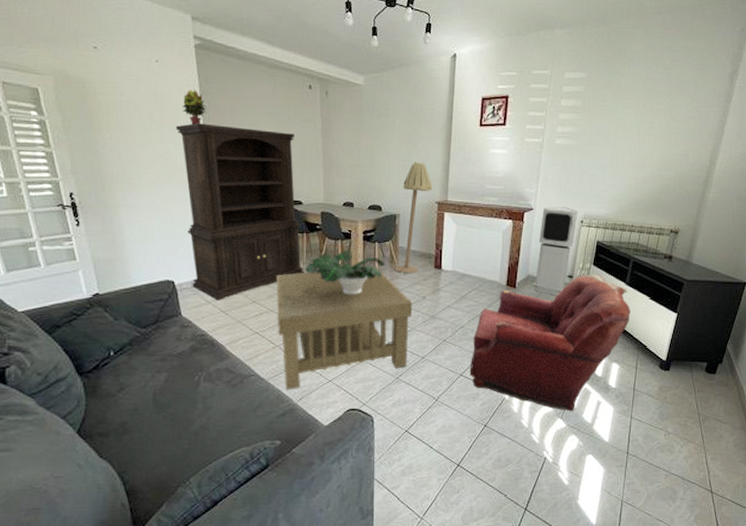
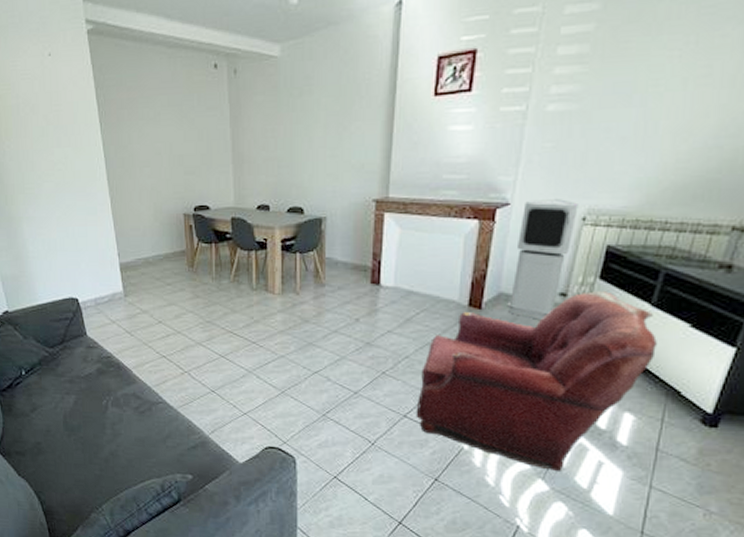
hutch: present [175,123,305,300] -> none [71,121,215,320]
potted plant: present [182,89,207,125] -> none [77,82,103,124]
coffee table: present [276,266,412,390] -> none [183,282,342,421]
potted plant: present [305,250,385,295] -> none [215,262,309,315]
floor lamp: present [395,161,433,274] -> none [321,149,369,291]

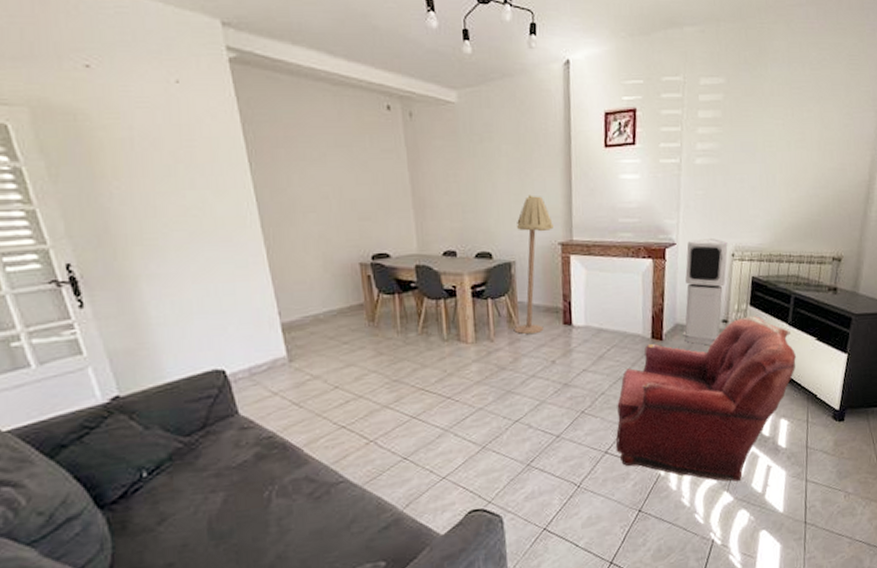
floor lamp: none [321,149,369,291] -> present [515,195,554,335]

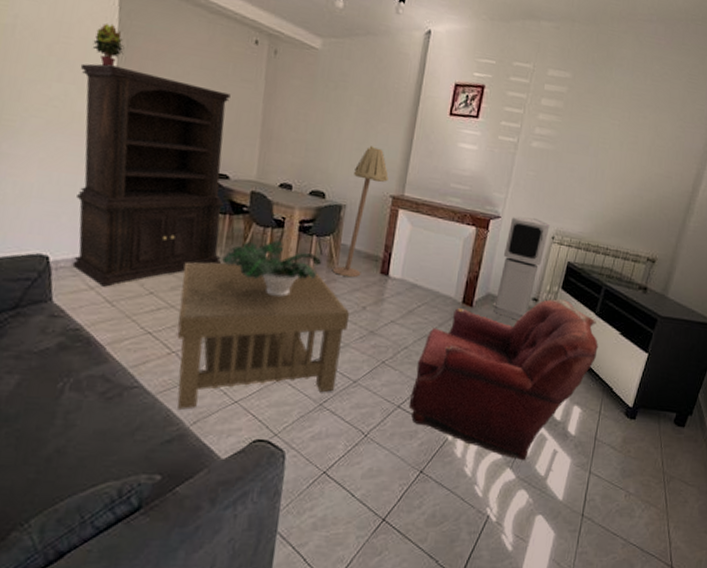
hutch: none [210,161,401,390] -> present [72,63,231,287]
potted plant: none [217,116,252,163] -> present [92,23,125,67]
coffee table: none [363,328,540,495] -> present [177,261,349,410]
potted plant: none [401,311,502,367] -> present [222,240,322,297]

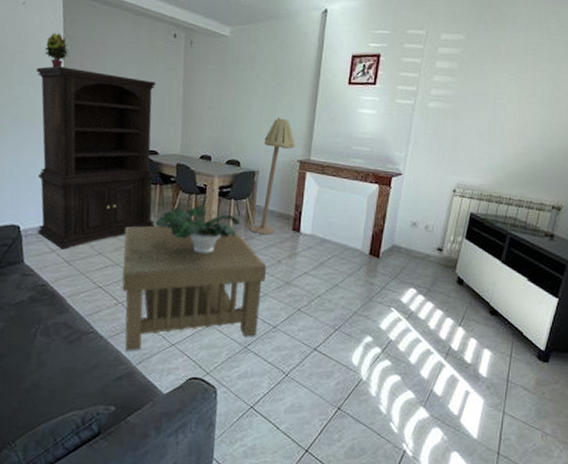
armchair: present [408,299,599,472] -> none [324,248,507,411]
air purifier: present [493,216,550,320] -> none [398,173,451,269]

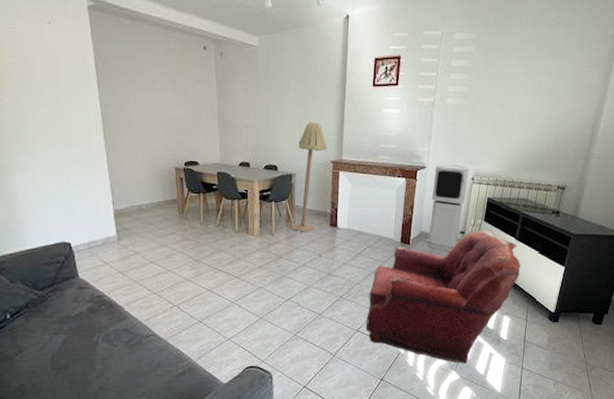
hutch: present [36,66,156,250] -> none [69,84,203,261]
potted plant: present [44,32,69,68] -> none [76,50,101,86]
coffee table: present [122,224,266,351] -> none [173,225,308,349]
potted plant: present [156,205,240,253] -> none [203,209,282,254]
armchair: none [324,248,507,411] -> present [366,230,521,370]
air purifier: none [398,173,451,269] -> present [427,165,469,251]

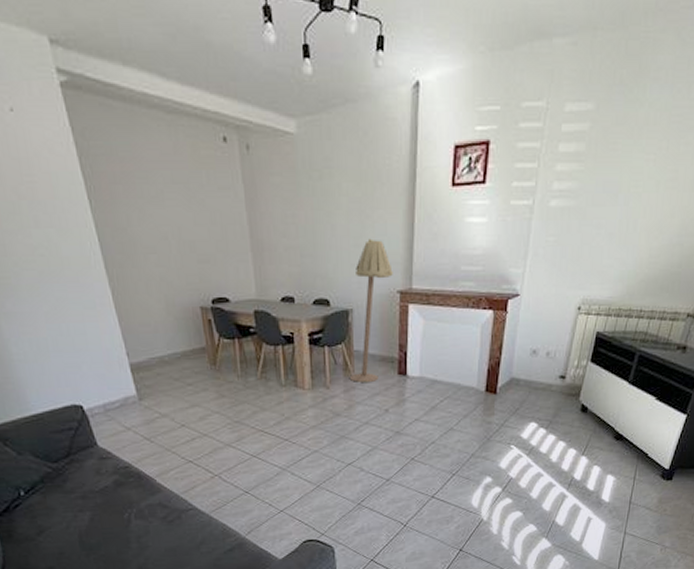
armchair: present [366,230,521,370] -> none [442,373,633,537]
air purifier: present [427,165,469,251] -> none [517,290,575,401]

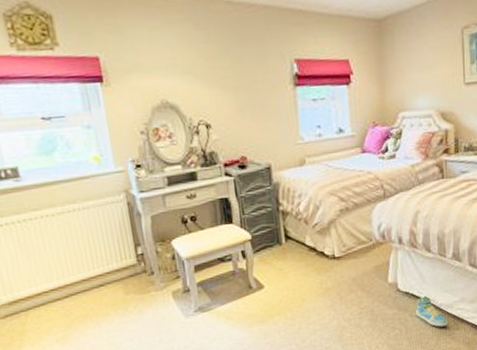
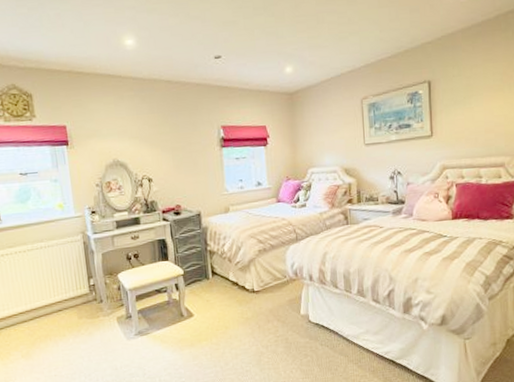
sneaker: present [416,296,448,327] -> none [325,327,354,356]

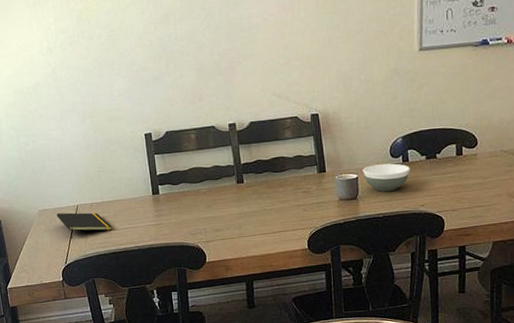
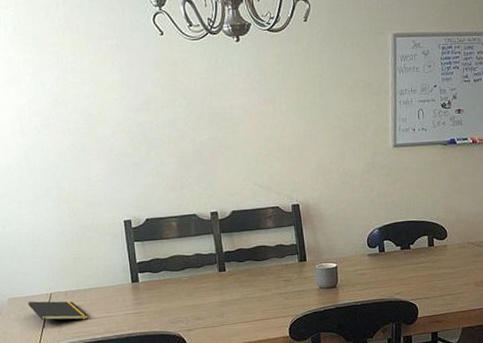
bowl: present [363,163,410,192] -> none [342,253,386,280]

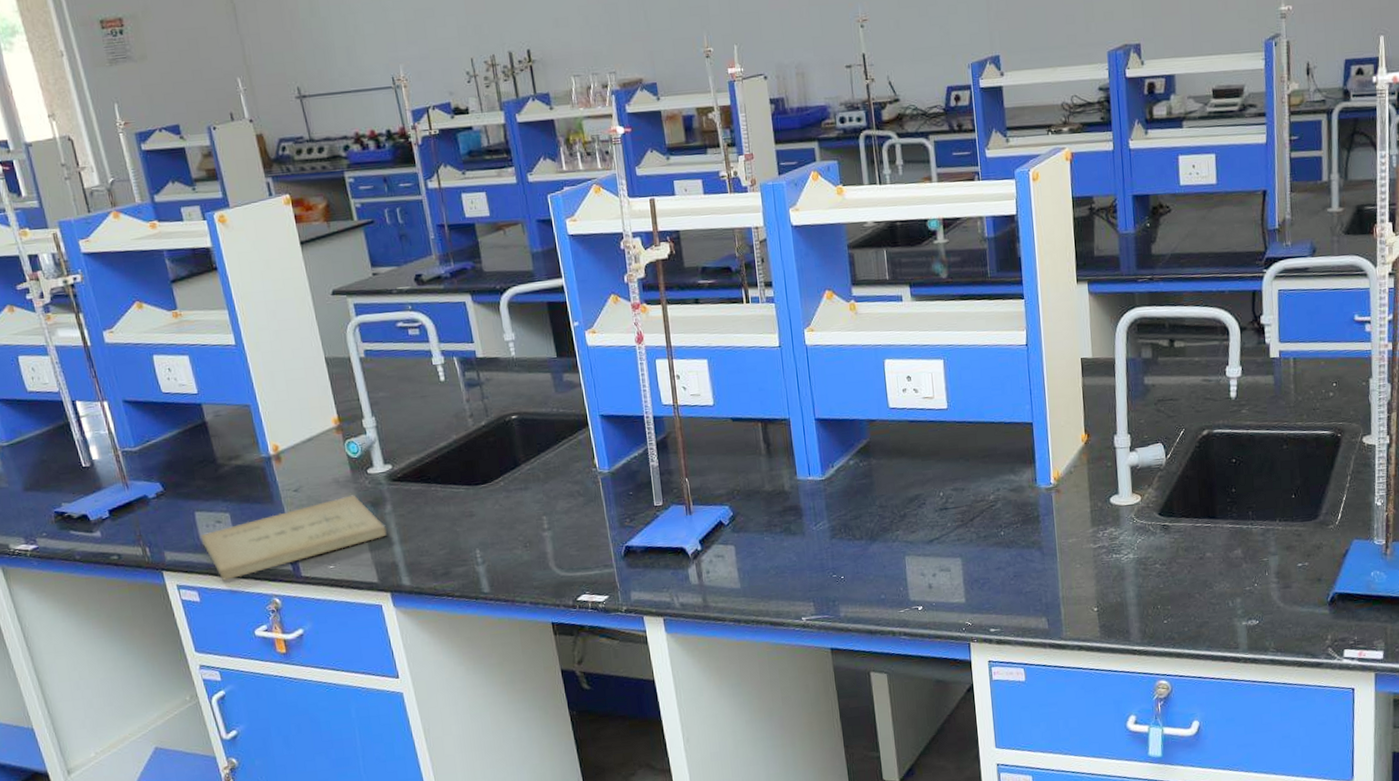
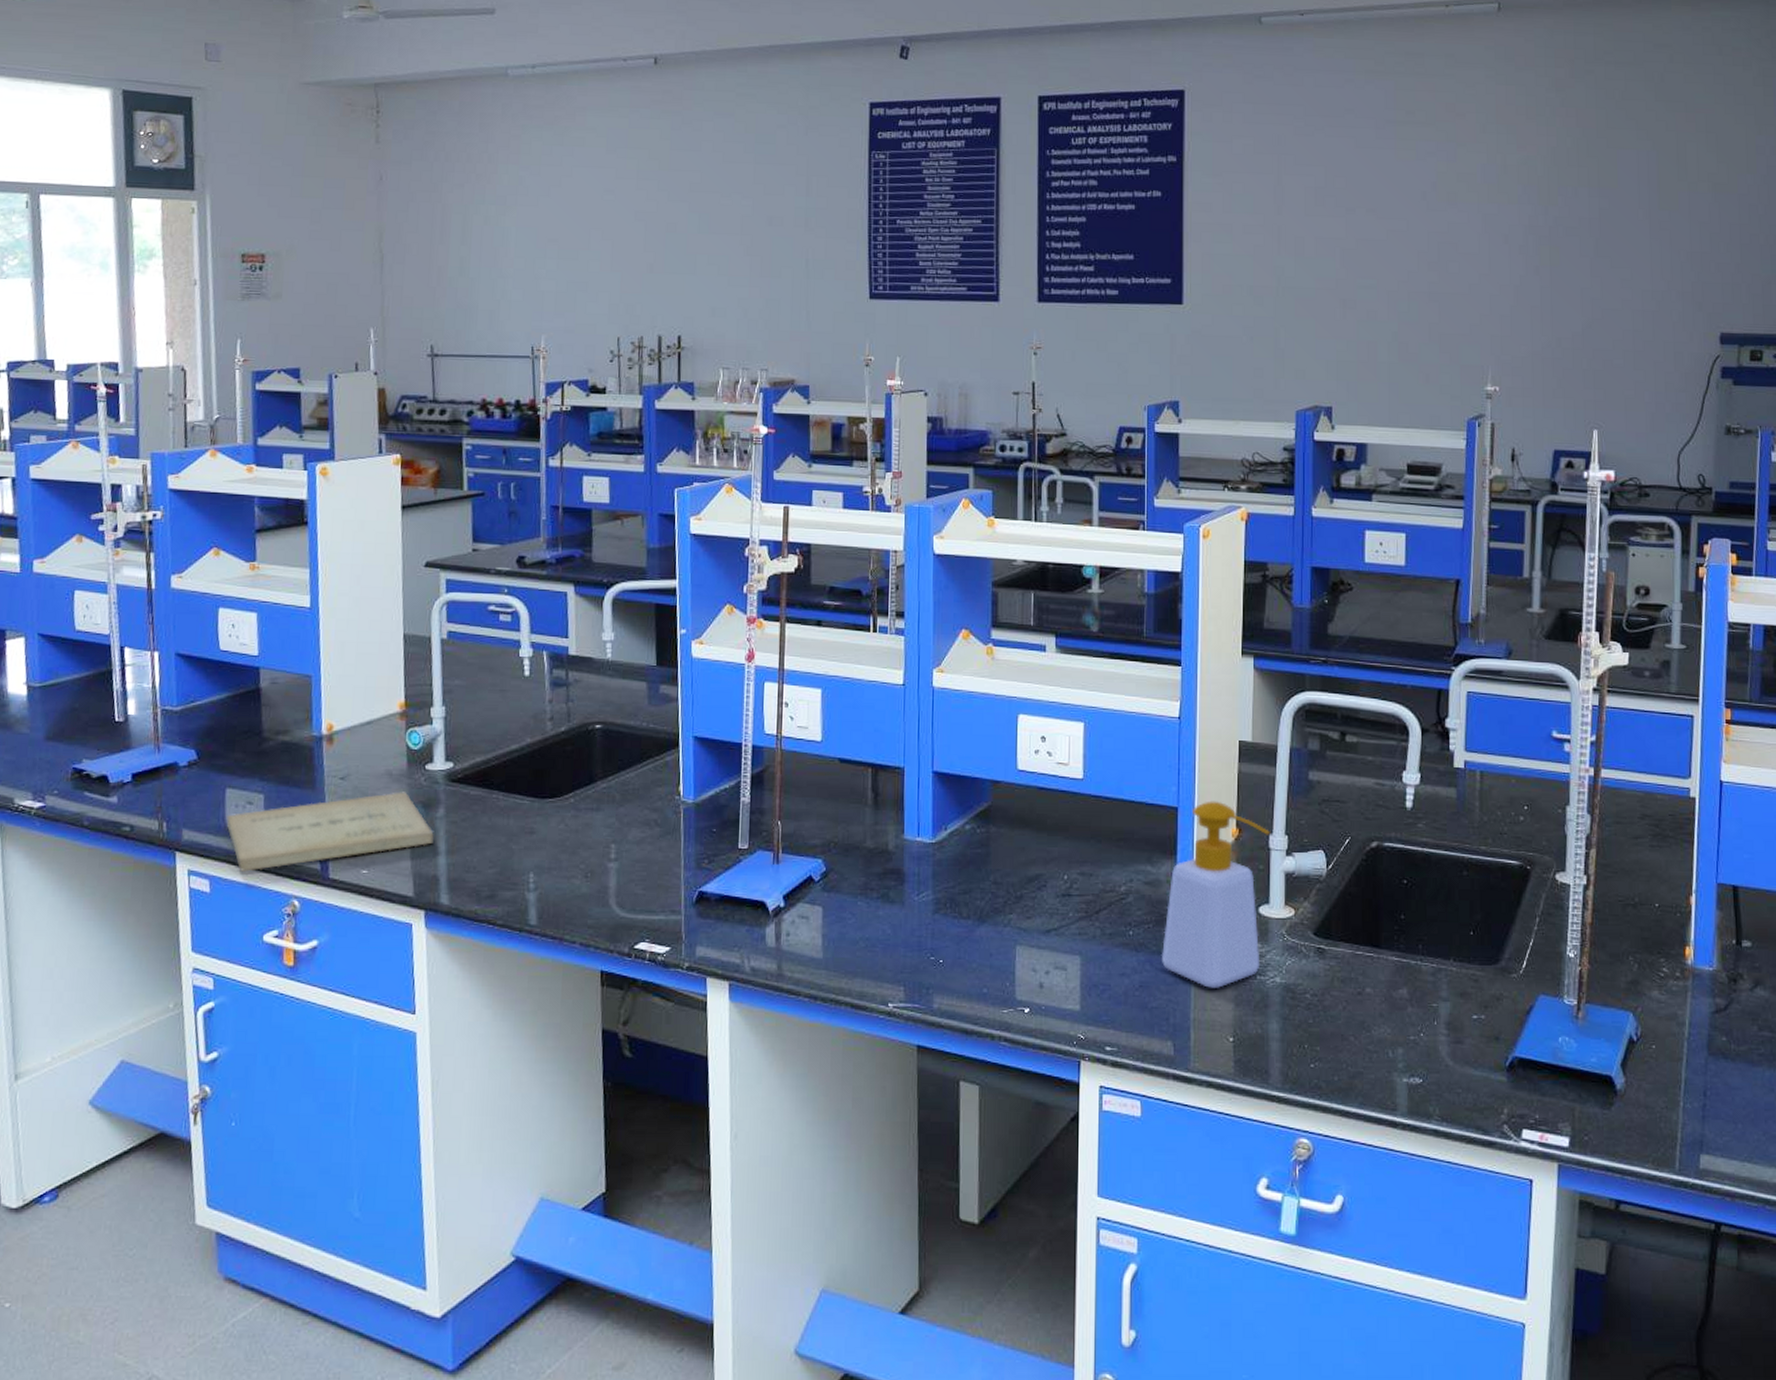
soap bottle: none [1029,412,1115,570] -> present [1161,801,1271,988]

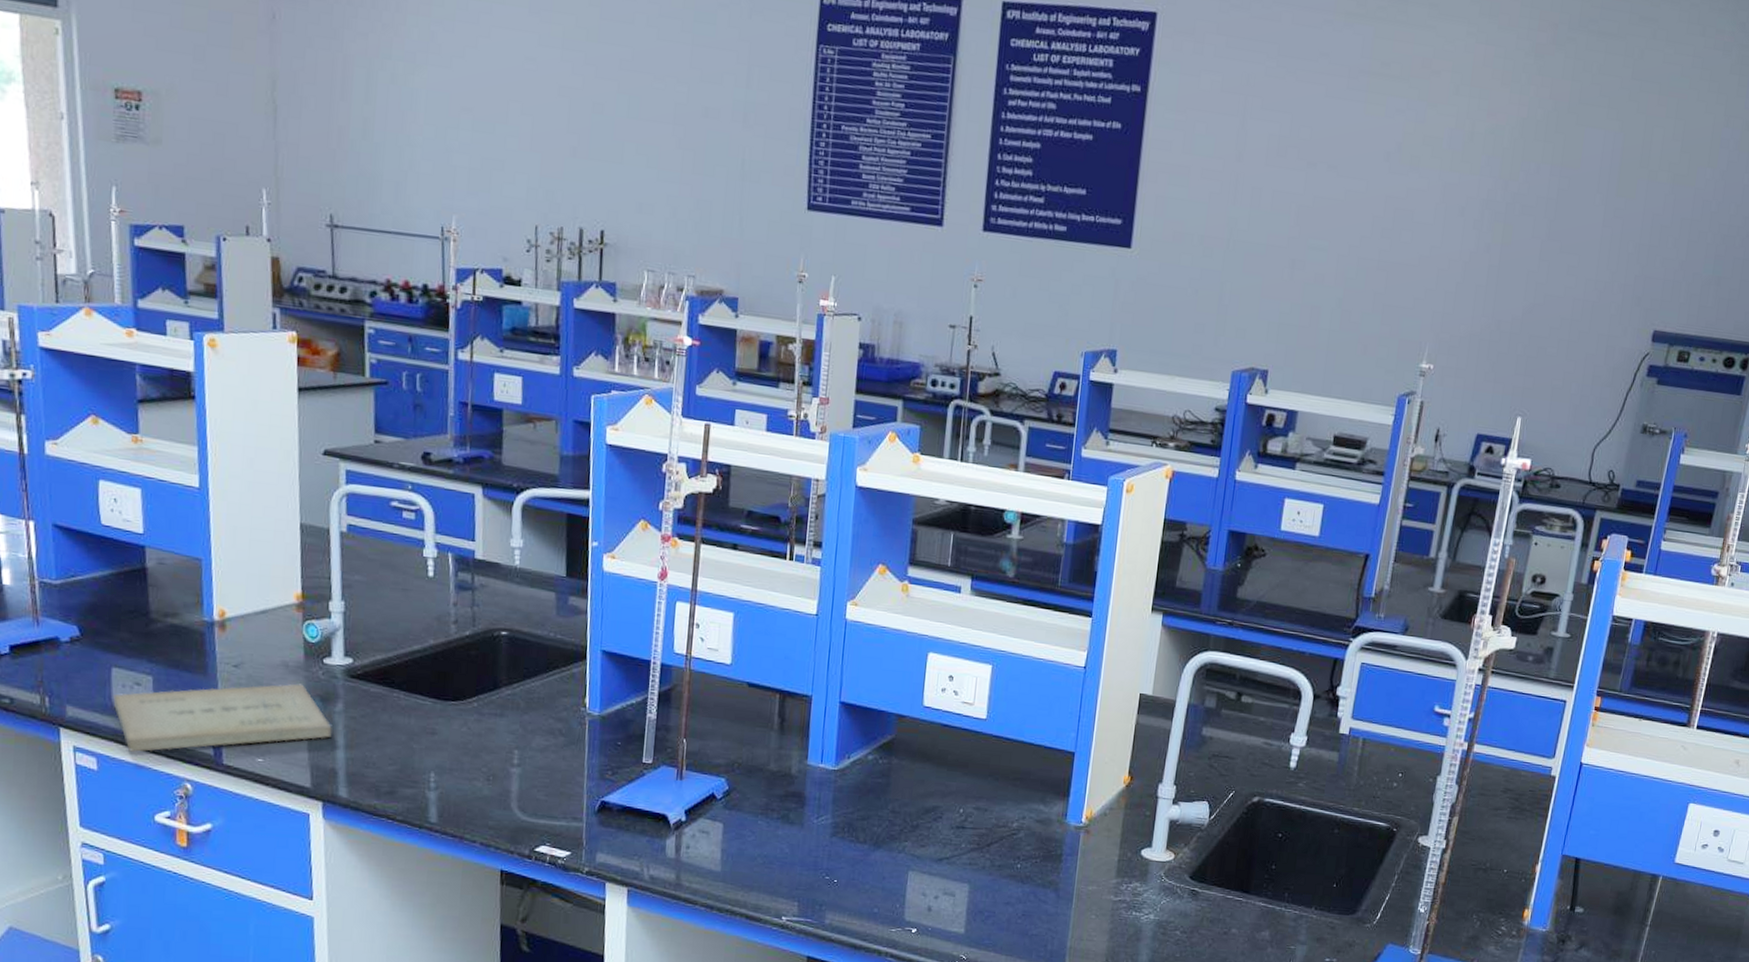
soap bottle: present [1161,801,1271,988] -> none [1045,748,1161,921]

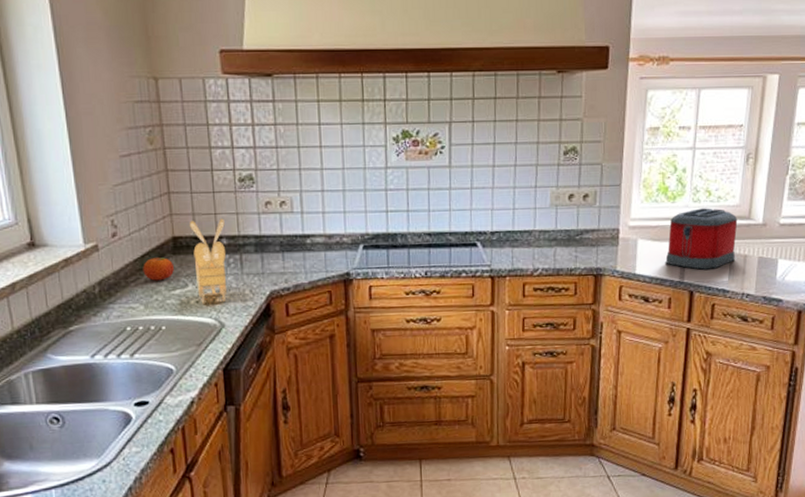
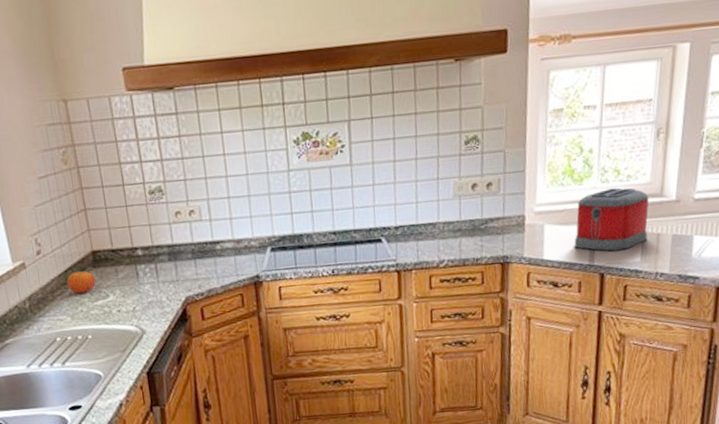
utensil holder: present [189,218,226,304] -> none [105,230,145,313]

> [EXERCISE AIM] Without any pictures, output the entries above exactly as they appear.

> [RESPONSE TO THIS EXERCISE]
hutch: present [175,123,305,300] -> none [71,121,215,320]
potted plant: present [182,89,207,125] -> none [77,82,103,124]
coffee table: present [276,266,412,390] -> none [183,282,342,421]
potted plant: present [305,250,385,295] -> none [215,262,309,315]
floor lamp: present [395,161,433,274] -> none [321,149,369,291]

floor lamp: none [321,149,369,291] -> present [515,195,554,335]

hutch: none [210,161,401,390] -> present [72,63,231,287]
potted plant: none [217,116,252,163] -> present [92,23,125,67]
coffee table: none [363,328,540,495] -> present [177,261,349,410]
potted plant: none [401,311,502,367] -> present [222,240,322,297]

armchair: present [408,299,599,472] -> none [324,248,507,411]
air purifier: present [493,216,550,320] -> none [398,173,451,269]

hutch: present [36,66,156,250] -> none [69,84,203,261]
potted plant: present [44,32,69,68] -> none [76,50,101,86]
coffee table: present [122,224,266,351] -> none [173,225,308,349]
potted plant: present [156,205,240,253] -> none [203,209,282,254]
armchair: none [324,248,507,411] -> present [366,230,521,370]
air purifier: none [398,173,451,269] -> present [427,165,469,251]

armchair: present [366,230,521,370] -> none [442,373,633,537]
air purifier: present [427,165,469,251] -> none [517,290,575,401]

sneaker: present [416,296,448,327] -> none [325,327,354,356]

bowl: present [363,163,410,192] -> none [342,253,386,280]

soap bottle: none [1029,412,1115,570] -> present [1161,801,1271,988]

soap bottle: present [1161,801,1271,988] -> none [1045,748,1161,921]

utensil holder: present [189,218,226,304] -> none [105,230,145,313]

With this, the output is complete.